As of March 31, 2025, the Company has not recorded any significant accruals for loss contingencies associated with the above mentioned lawsuits as it does not believe an outcome resulting in a loss is probable. It will accrue for loss contingencies if it becomes both probable that it will incur a loss and if the Company can reasonably estimate the amount or range of the loss.
Indemnification
The Company enters into standard indemnification agreements in the ordinary course of business. Pursuant to these agreements, the Company agrees to indemnify, hold harmless, and reimburse the indemnified party for losses suffered or incurred by the indemnified party, generally the Company’s business partners or customers, in connection with its provision of its services. Generally, these obligations are limited to claims relating to infringement of a patent, copyright, or other intellectual property right, breach of the Company’s security or data protection obligations, or its negligence, willful misconduct, or violation of law. Subject to applicable statutes of limitation, the term of these indemnification agreements is generally for the duration of the agreement.

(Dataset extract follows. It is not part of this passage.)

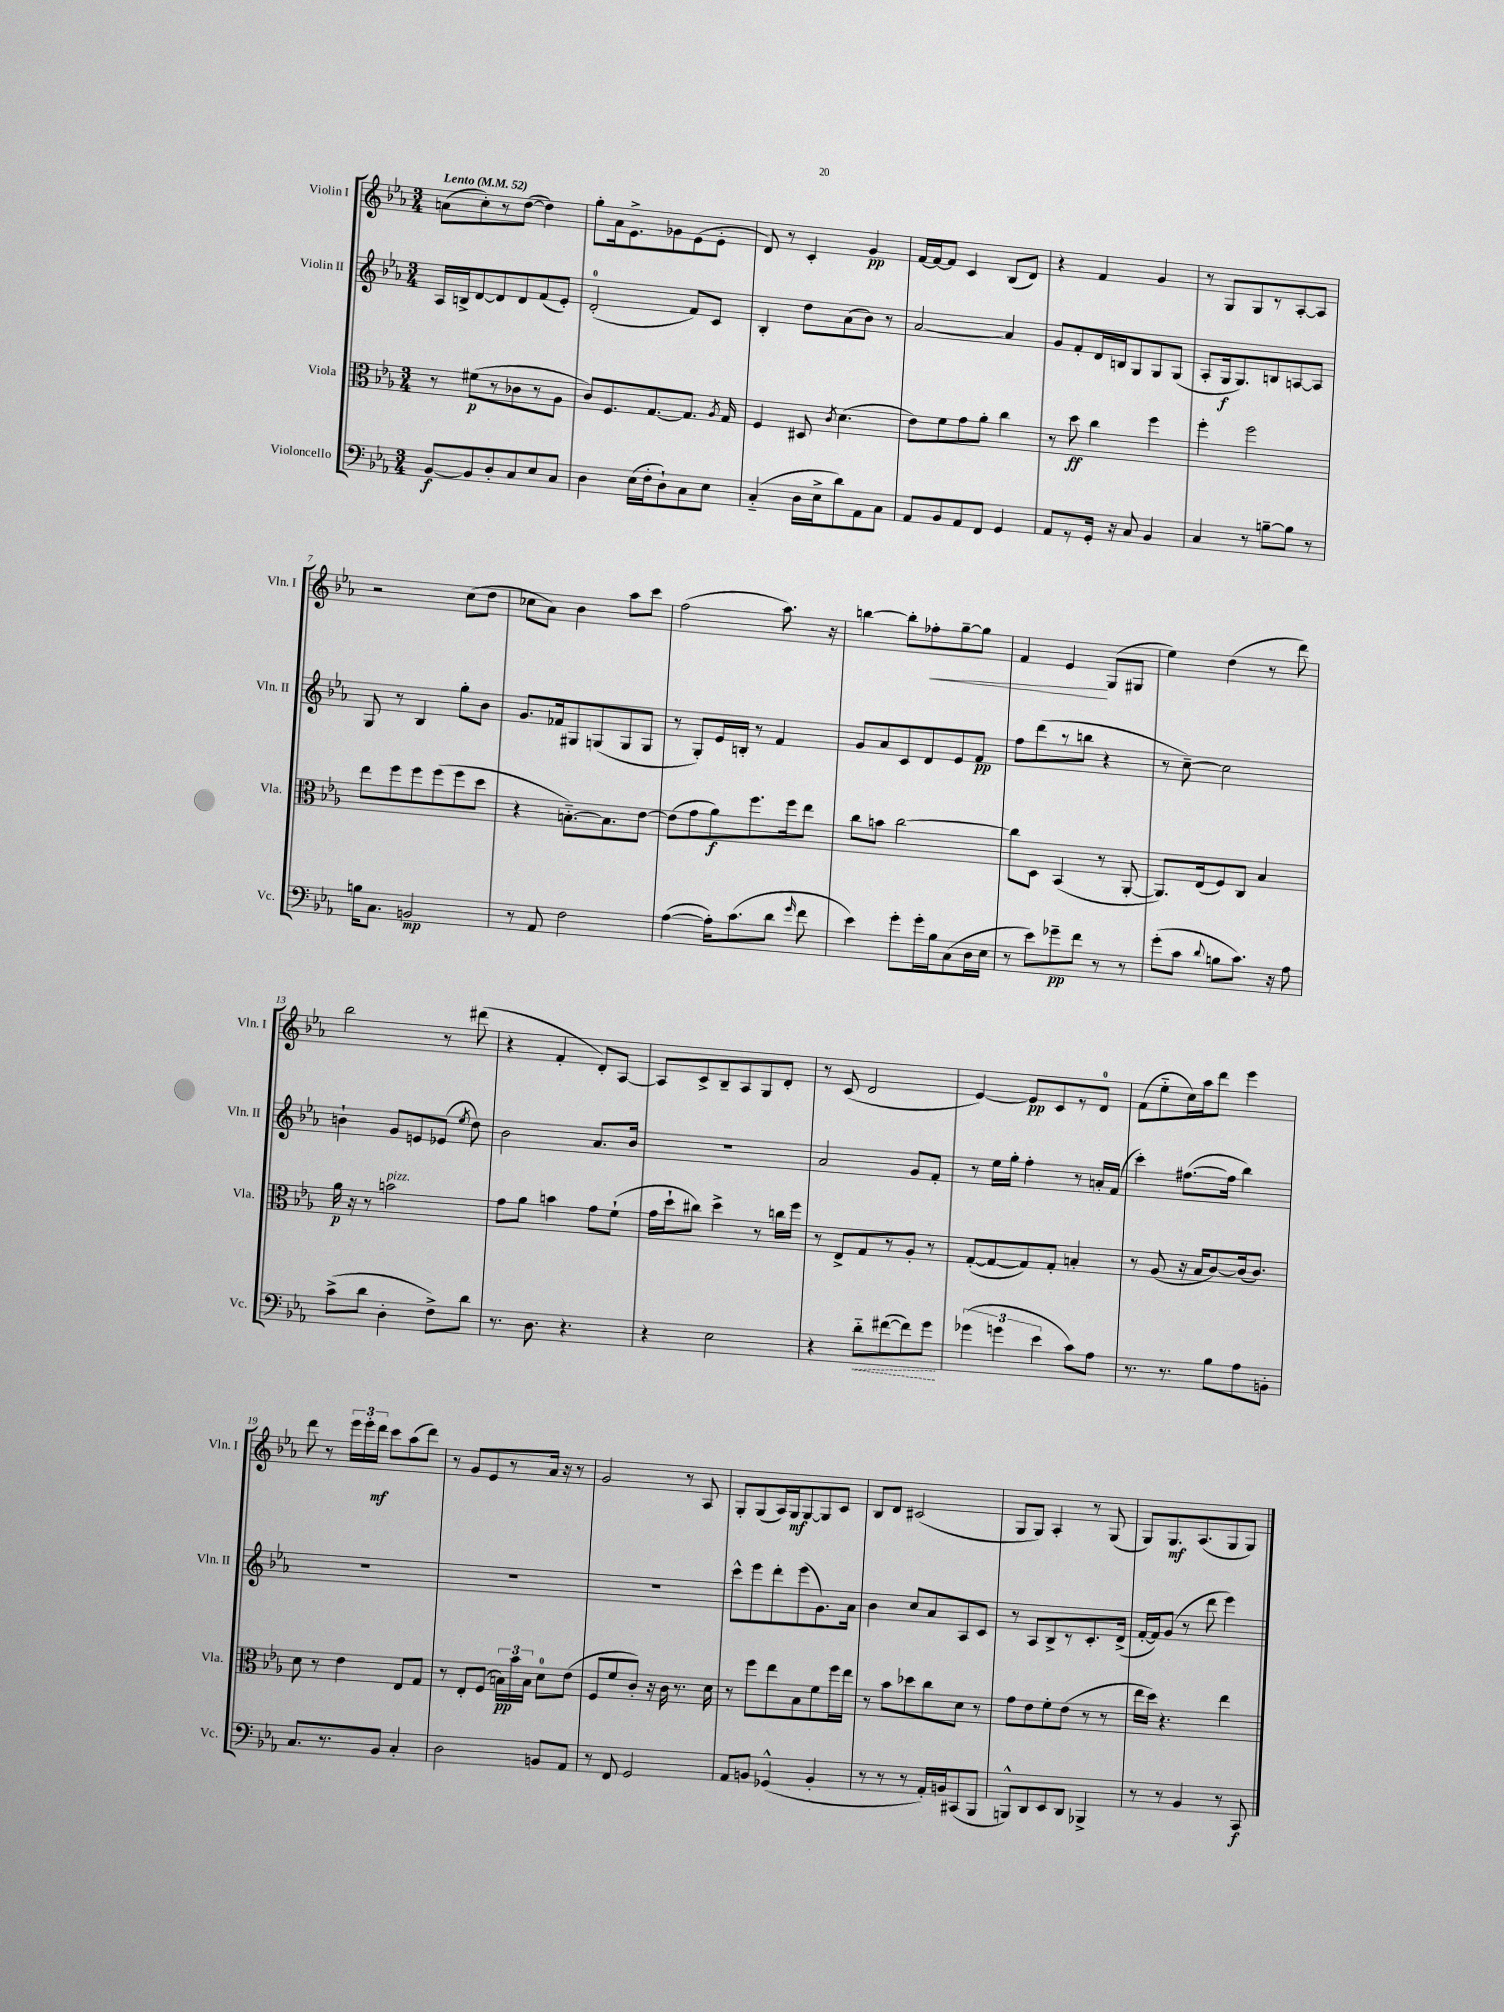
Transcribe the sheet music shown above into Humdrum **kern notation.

The maximum potential amount of future payments the Company could be required to make under these indemnification agreements is unlimited; however, the Company carries insurance that covers certain third-party claims relating to the Company’s services and could limit its exposure in that respect.
The Company has agreed to indemnify each of its officers and directors during his or her lifetime for certain events or occurrences that happen by reason of the fact that the officer or director is, was, or has agreed to serve as an officer or director of the Company. The Company has director and officer insurance policies that may limit its exposure and may enable it to recover a portion of certain future amounts paid.
To date, the Company has not encountered material costs as a result of such indemnification obligations and has not accrued any related liabilities in its financial statements. In assessing whether to establish an accrual, the Company considers such factors as the degree of probability of an unfavorable outcome and the ability to make a reasonable estimate of the amount of loss.